* **Exercise 1**
From the passage on employment density and public transport, reproduce the part that opens with the words containing "When it comes" and closes with "will drive instead.".
* **Exercise 2**
Using the passage on employment density and public transport, decide whether each statement agrees with it. Give yes or no and quote the deciding words. (a) The passage calls household density unimportant. (b) The passage mentions a feeder bus as one way to reach a train station. (c) The passage ranks employment density as more important than household density.
* **Exercise 3**
According to the passage on employment density and public transport, what will people do if their workplace is not within a short walk of their public transport stop?

* **Excerpted text**
When it comes to improving the share of commuters and general travellers who use public transport, what matters probably more than anything are employment densities. People do go on about the need to improve the density of households, and while that’s important to increase the number of people within walking distance of railway stations, bus stops and so forth, employment density is MORE important. That is because people can drive to a bus stop or train station, or they can catch a feeder bus to a train station. But at the other end of their trip they really need to be within a short walk of their place of employment – otherwise public transport is just all too difficult for them and they will drive instead.

* **Extracted records**
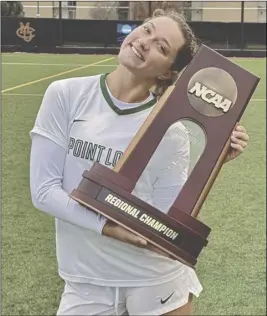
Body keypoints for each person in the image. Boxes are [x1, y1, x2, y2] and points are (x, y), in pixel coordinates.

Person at [29, 8, 249, 316]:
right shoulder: (67, 95)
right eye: (147, 30)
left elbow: (167, 211)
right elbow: (43, 191)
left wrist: (213, 164)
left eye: (161, 47)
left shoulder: (172, 131)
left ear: (168, 72)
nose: (145, 42)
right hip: (85, 279)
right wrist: (107, 227)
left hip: (155, 276)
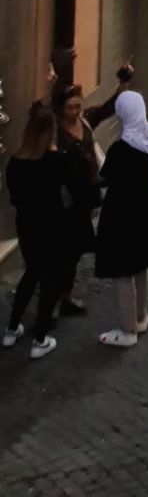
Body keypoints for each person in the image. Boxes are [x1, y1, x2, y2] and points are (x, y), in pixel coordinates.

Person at [95, 90, 148, 350]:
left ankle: (128, 330)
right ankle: (141, 317)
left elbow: (104, 177)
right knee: (141, 266)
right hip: (145, 213)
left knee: (123, 272)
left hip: (122, 217)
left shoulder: (120, 149)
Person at [2, 103, 67, 359]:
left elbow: (15, 197)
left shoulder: (15, 162)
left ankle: (11, 329)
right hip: (50, 224)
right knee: (49, 280)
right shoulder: (54, 161)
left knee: (31, 273)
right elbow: (65, 188)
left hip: (26, 224)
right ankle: (40, 339)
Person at [53, 85, 104, 317]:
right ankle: (54, 301)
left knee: (74, 252)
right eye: (70, 107)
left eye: (77, 106)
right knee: (62, 252)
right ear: (61, 108)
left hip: (83, 199)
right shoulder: (55, 131)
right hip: (64, 202)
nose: (74, 111)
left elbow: (105, 110)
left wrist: (123, 85)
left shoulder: (84, 122)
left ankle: (65, 296)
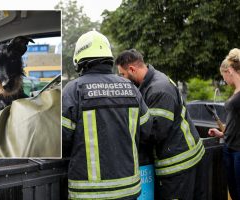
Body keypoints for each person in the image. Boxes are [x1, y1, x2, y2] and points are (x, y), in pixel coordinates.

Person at [62, 31, 152, 200]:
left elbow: (62, 139)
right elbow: (147, 131)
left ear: (79, 61)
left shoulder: (74, 90)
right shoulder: (131, 88)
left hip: (89, 193)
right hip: (128, 189)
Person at [115, 49, 206, 200]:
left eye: (123, 75)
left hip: (179, 163)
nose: (123, 79)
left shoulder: (158, 89)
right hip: (183, 158)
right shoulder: (151, 83)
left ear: (132, 69)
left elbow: (155, 133)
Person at [208, 48, 240, 200]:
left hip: (239, 151)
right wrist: (222, 133)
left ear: (229, 71)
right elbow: (236, 122)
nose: (224, 81)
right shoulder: (235, 91)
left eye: (223, 76)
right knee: (233, 193)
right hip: (229, 147)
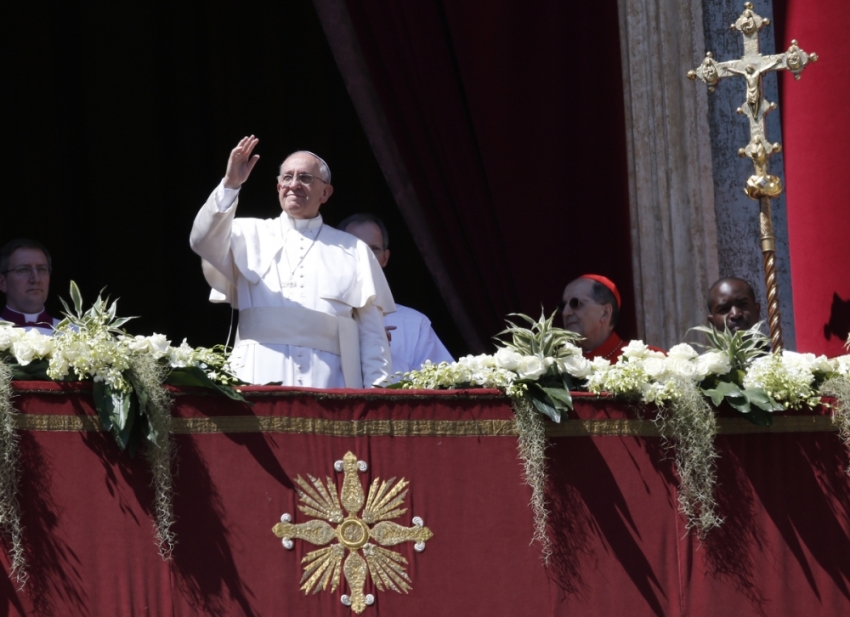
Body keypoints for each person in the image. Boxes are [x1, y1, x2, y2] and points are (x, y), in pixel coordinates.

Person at [190, 136, 394, 388]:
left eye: (305, 178)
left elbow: (373, 336)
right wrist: (231, 184)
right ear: (278, 188)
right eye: (287, 177)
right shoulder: (245, 233)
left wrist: (378, 395)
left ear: (326, 193)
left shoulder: (354, 250)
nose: (294, 184)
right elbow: (201, 240)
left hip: (330, 384)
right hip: (254, 376)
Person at [338, 213, 454, 373]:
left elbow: (442, 386)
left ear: (385, 258)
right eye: (356, 248)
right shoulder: (319, 315)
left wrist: (381, 353)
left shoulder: (415, 323)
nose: (366, 257)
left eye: (374, 249)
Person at [560, 274, 630, 361]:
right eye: (562, 306)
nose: (565, 313)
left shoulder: (644, 360)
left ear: (605, 313)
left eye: (575, 303)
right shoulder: (556, 368)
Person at [0, 238, 59, 334]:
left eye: (42, 269)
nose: (36, 279)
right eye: (24, 270)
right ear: (2, 282)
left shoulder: (75, 335)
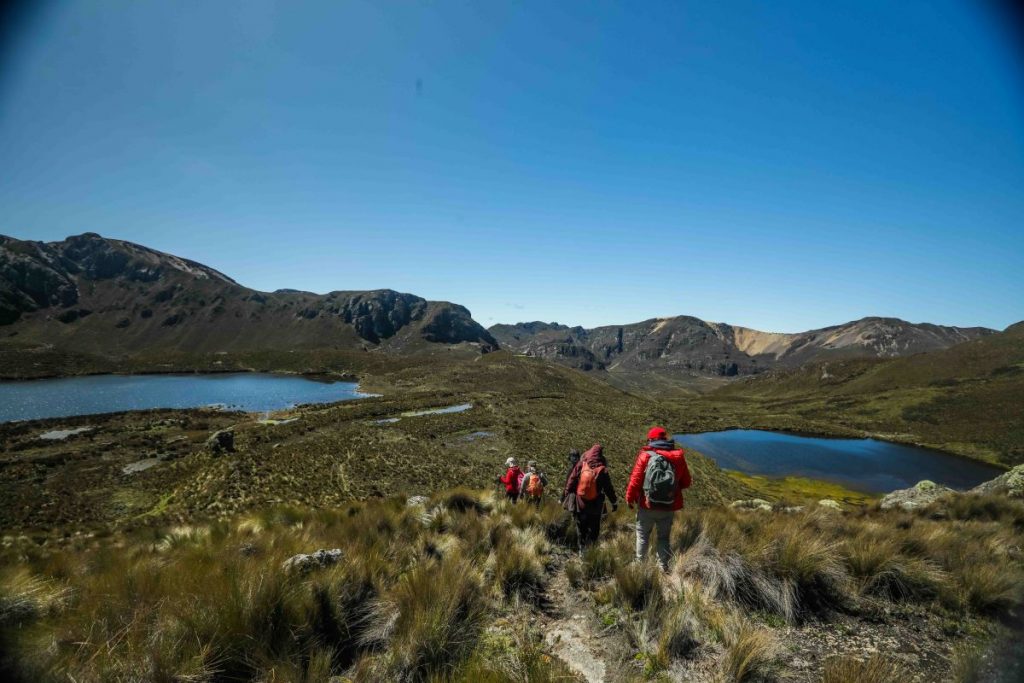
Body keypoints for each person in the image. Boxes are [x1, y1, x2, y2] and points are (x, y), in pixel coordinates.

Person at [625, 426, 692, 571]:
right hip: (668, 506)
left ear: (651, 440)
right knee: (663, 537)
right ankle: (662, 567)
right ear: (665, 439)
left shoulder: (645, 455)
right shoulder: (678, 456)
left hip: (647, 504)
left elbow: (635, 481)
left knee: (643, 536)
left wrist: (629, 498)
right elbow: (687, 482)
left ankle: (639, 565)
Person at [562, 444, 618, 553]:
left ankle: (581, 551)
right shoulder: (603, 470)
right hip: (596, 506)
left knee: (581, 528)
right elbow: (609, 489)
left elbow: (571, 480)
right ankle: (591, 551)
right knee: (594, 529)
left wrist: (567, 494)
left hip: (580, 504)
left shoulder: (581, 465)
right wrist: (614, 502)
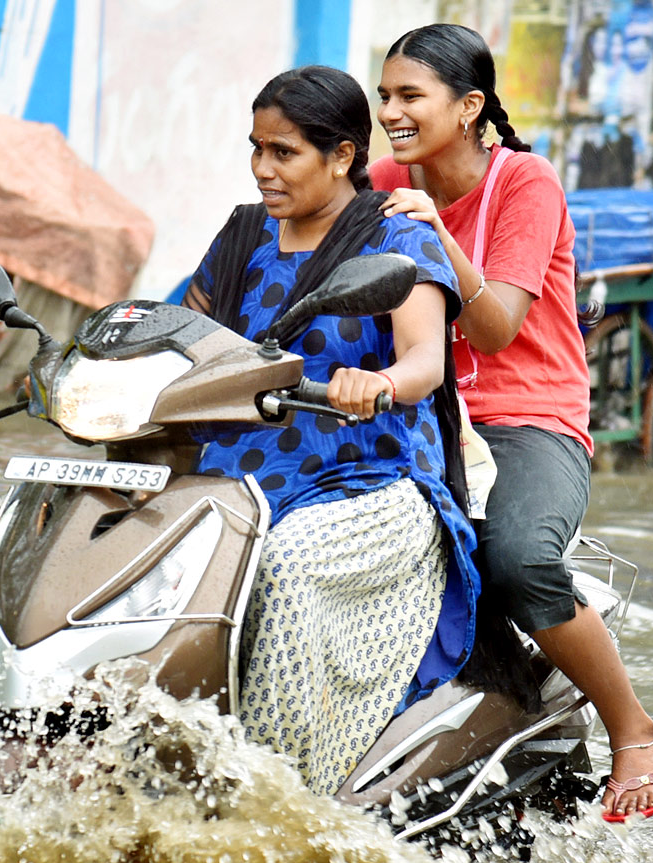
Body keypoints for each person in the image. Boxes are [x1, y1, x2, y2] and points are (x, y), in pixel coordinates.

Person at [371, 23, 653, 822]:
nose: (392, 113)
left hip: (525, 418)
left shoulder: (524, 183)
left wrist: (434, 231)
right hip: (417, 412)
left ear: (469, 107)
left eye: (411, 96)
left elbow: (499, 326)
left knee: (514, 557)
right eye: (385, 98)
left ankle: (633, 729)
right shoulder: (378, 183)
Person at [182, 65, 479, 795]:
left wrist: (377, 383)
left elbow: (424, 362)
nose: (262, 169)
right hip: (237, 477)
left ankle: (275, 788)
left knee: (279, 564)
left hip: (368, 482)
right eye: (256, 149)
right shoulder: (243, 232)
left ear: (342, 156)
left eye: (283, 153)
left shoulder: (396, 233)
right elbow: (185, 333)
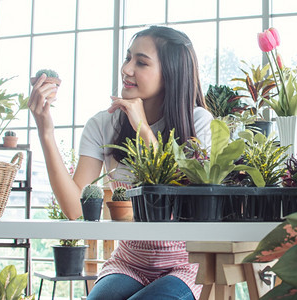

* **Written solution 1**
When it comes to improving the share of commuters and general travellers who use public transport, what matters probably more than anything are employment densities. People do go on about the need to improve the density of households, and while that’s important to increase the number of people within walking distance of railway stations, bus stops and so forth, employment density is MORE important. That is because people can drive to a bus stop or train station, or they can catch a feeder bus to a train station. But at the other end of their trip they really need to be within a short walk of their place of employment – otherwise public transport is just all too difficult for them and they will drive instead.

* **Written solution 2**
(a) No: "while that’s important to increase the number of people within walking distance of railway stations, bus stops and so forth"
(b) Yes: "they can catch a feeder bus to a train station"
(c) Yes: "employment density is MORE important"

* **Written solution 3**
They will drive instead.